Darstellung des Ferridcyankaliums; von E. Reichardt in Jena.
Reichardt, Verf. zur Darstellung des rothen
Blutlaugensalzes.
Die Bereitung des rothen Blutlaugensalzes aus dem gelben wird stets durch Einwirkung
des Chlors auf letzteres bewerkstelligt; weit leichter und geeigneter wirkt Brom und dasselbe ist auch für größte Mengen bei seinem
jetzt so billigen Preise dem Chlor zu substituiren.
Man löst, wie gewöhnlich, Blutlaugensalz in Wasser auf und kann die Lösung noch warm
verwenden; es ist überhaupt nur darauf zu sehen, daß Brom in nicht zu großer Menge
auf einen Theil der Lösung einwirke, damit nicht, analog dem Verhalten des Chlors,
weitere Zersetzungen eintreten. Deßhalb ist es nöthig, das Brom in kleinen Mengen
und unter Umrühren oder Schütteln der Flüssigkeit zuzusetzen; die Einwirkung geht
äußerst rasch vor sich und sobald das Brom verschwunden, erneuert man den Zusatz,
bis endlich die bekannte Reaction auf Eisenoxydlösung eintritt, entweder die
dunkelgrüne Färbung, oder auch dunkelbraune; man braucht nicht ängstlich zu seyn,
daß bei letzterer Reaction schon zu viel Brom verwendet worden.

◆ Zu bearbeiten ◆
A. Schreiben Sie aus dem Text über das rote Blutlaugensalz die Stelle von „Man löst, wie“ bis einschließlich „Brom verwendet worden.“ wortgetreu ab.
B. Schreiben Sie den Text über das rote Blutlaugensalz im Anschluss an seinen letzten Satz weiter.
Die Zeilen haben mit dem Text über das rote Blutlaugensalz nichts zu tun.

◆ Rohdaten ◆
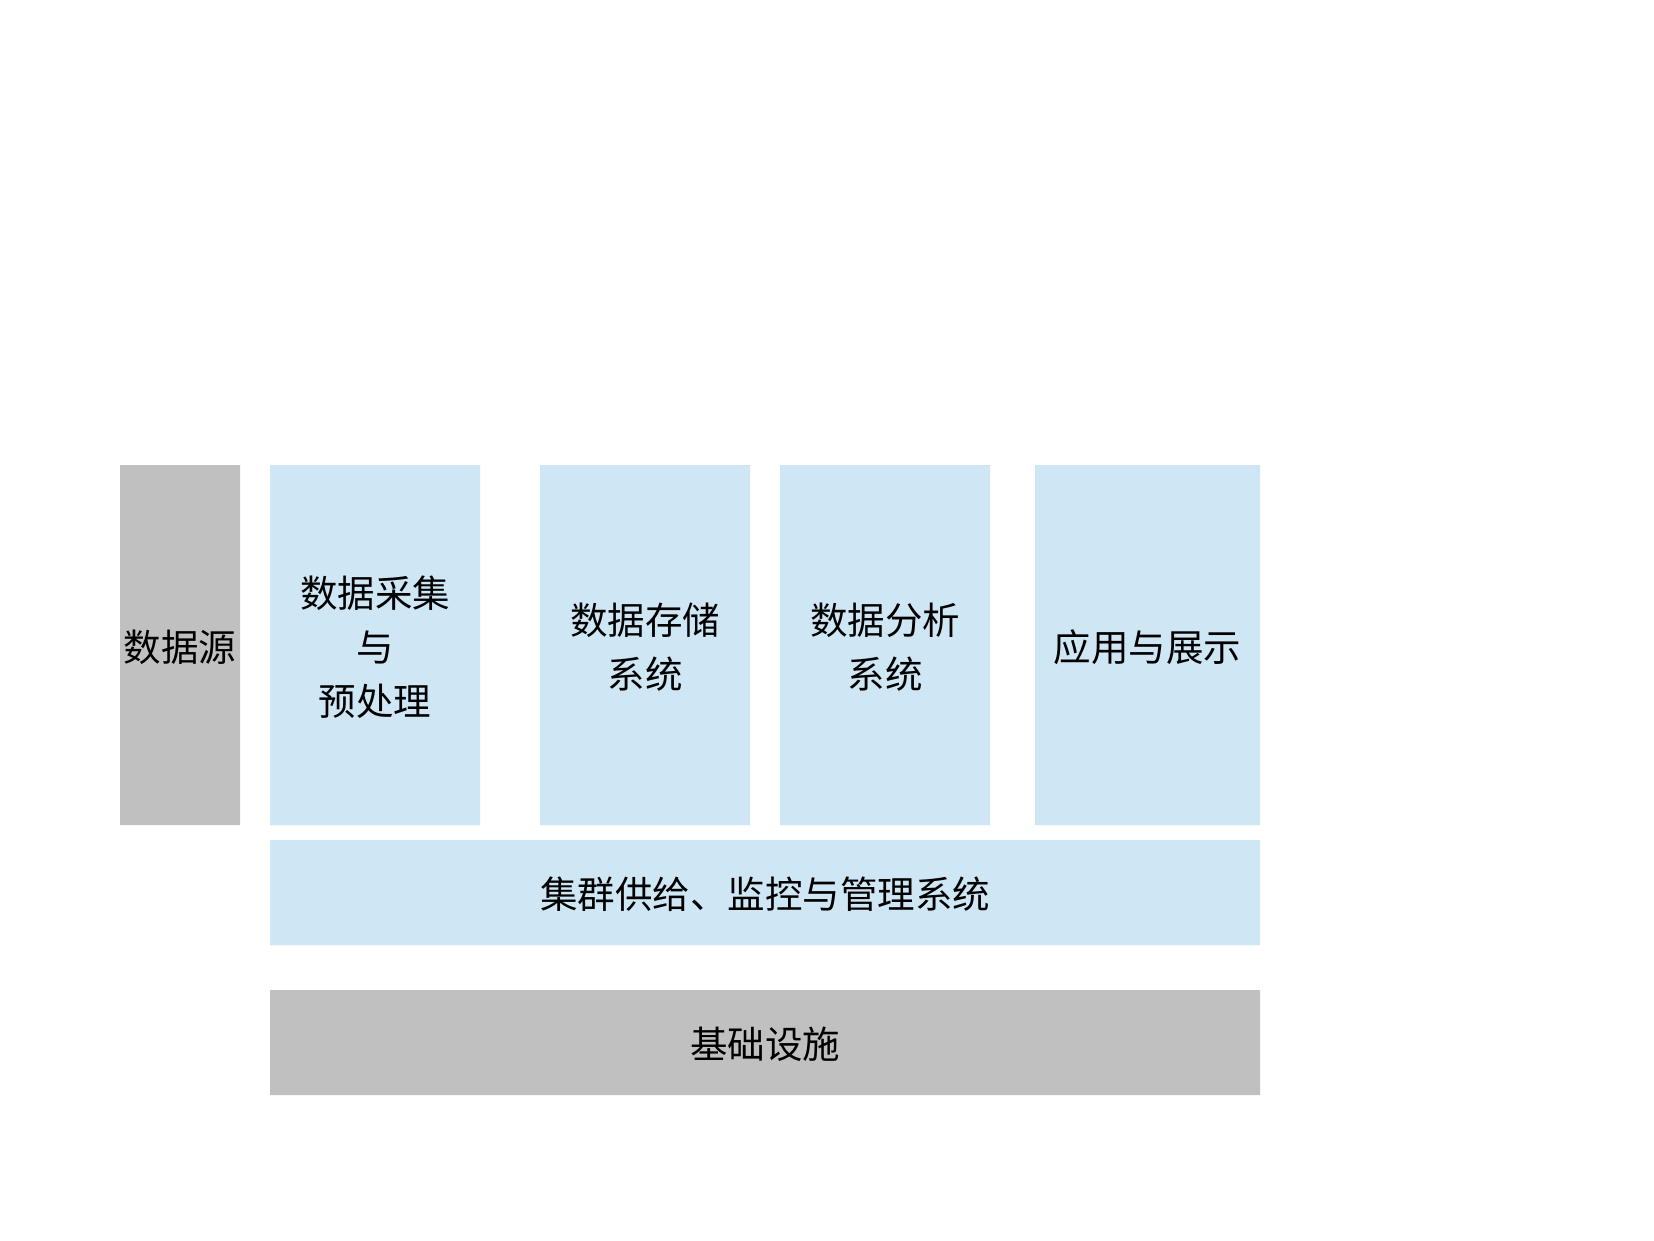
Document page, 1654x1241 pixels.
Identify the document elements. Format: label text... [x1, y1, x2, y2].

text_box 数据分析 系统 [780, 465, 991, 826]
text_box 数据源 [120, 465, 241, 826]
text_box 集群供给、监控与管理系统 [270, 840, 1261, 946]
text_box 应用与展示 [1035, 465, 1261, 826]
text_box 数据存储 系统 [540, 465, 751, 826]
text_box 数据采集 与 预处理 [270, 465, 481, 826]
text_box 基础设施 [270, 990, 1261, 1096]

◆ Antworten ◆
A.
Man löst, wie gewöhnlich, Blutlaugensalz in Wasser auf und kann die Lösung noch warm
verwenden; es ist überhaupt nur darauf zu sehen, daß Brom in nicht zu großer Menge
auf einen Theil der Lösung einwirke, damit nicht, analog dem Verhalten des Chlors,
weitere Zersetzungen eintreten. Deßhalb ist es nöthig, das Brom in kleinen Mengen
und unter Umrühren oder Schütteln der Flüssigkeit zuzusetzen; die Einwirkung geht
äußerst rasch vor sich und sobald das Brom verschwunden, erneuert man den Zusatz,
bis endlich die bekannte Reaction auf Eisenoxydlösung eintritt, entweder die
dunkelgrüne Färbung, oder auch dunkelbraune; man braucht nicht ängstlich zu seyn,
daß bei letzterer Reaction schon zu viel Brom verwendet worden.

B.
Der Ueberschuß von Brom liegt am Boden des Gefäßes und wird nunmehr nach beendigter
Darstellung die Flüssigkeit sofort abgehoben oder entfernt und zur Krystallisation
verdunstet. Am Geeignetsten hebt man, um es der Blutlaugensalzlösung zuzufügen,
unmittelbar aus dem mit etwas Wasser versehenen Gefäße, indem man die zu brauchenden
Mengen durch
einfaches Eintauchen einer kleinen Pipette oder eines offenen, unten spitz
ausgezogenen Glasrohres und Schließen mit dem Finger schnell überträgt, was ohne
Belästigung im Auditorium oder Arbeitszimmer geschehen kann. Sofort beginnt die
Umsehung, bemerkbar durch die dunklere Färbung, und in wenigen Minuten ist der
Vorgang beendet.
Der chemische Proceß soll in der einfachen Ausscheidung von 1 Aequivalent K und Bindung desselben durch Cl oder hier durch Br
beruhen; jedoch war es selbst bei vorsichtigem Arbeiten nicht möglich, bestätigende
Controlle bei Anwendung des Chlors zu bieten und die lästige Einwirkung eines
Uebermaaßes von Chlor durch die Bildung von Berlinerblau oder ähnlichen Producten,
Chlorcyan u.s.w. war kaum zu vermeiden und war besonders störend für den weiteren
Verlauf der Krystallisation. Anders bei dem Brom.
Die Formel verlangt:
2(2 KCy + FeCy + 3 HO) + Br = 3 KCy + Fe²Cy³ + KBr; oder
422,8 Grm. krystallisirtes gelbes Blutlaugensalz gebrauchen 79,97 = 80 Grm. Brom =
100 : 19 = circa 6,33 Kubikcentimeter.
Der Verbrauch von Brom wurde leicht durch vor- und nachheriges Wiegen des
Bromgefäßes ermittelt.
I. 50 Grm. Blutlaugensalz gebrauchten 9,7 Grm. Brom; die Rechnung verlangt 9,45 Grm.;
eine kleine Menge Brom fand sich am Boden des Gefäßes im Uebermaaß.
II. 50 Grm. Blutlaugensalz gebrauchten genau 9,5 Grm. Brom. Die Einwirkung des Broms
auf diese Quantität Blutlaugensalz dauerte 4 1/2 Minuten, so daß der Versuch eine
sehr schätzenswerthe Vermehrung für die Collegienexperimente wird.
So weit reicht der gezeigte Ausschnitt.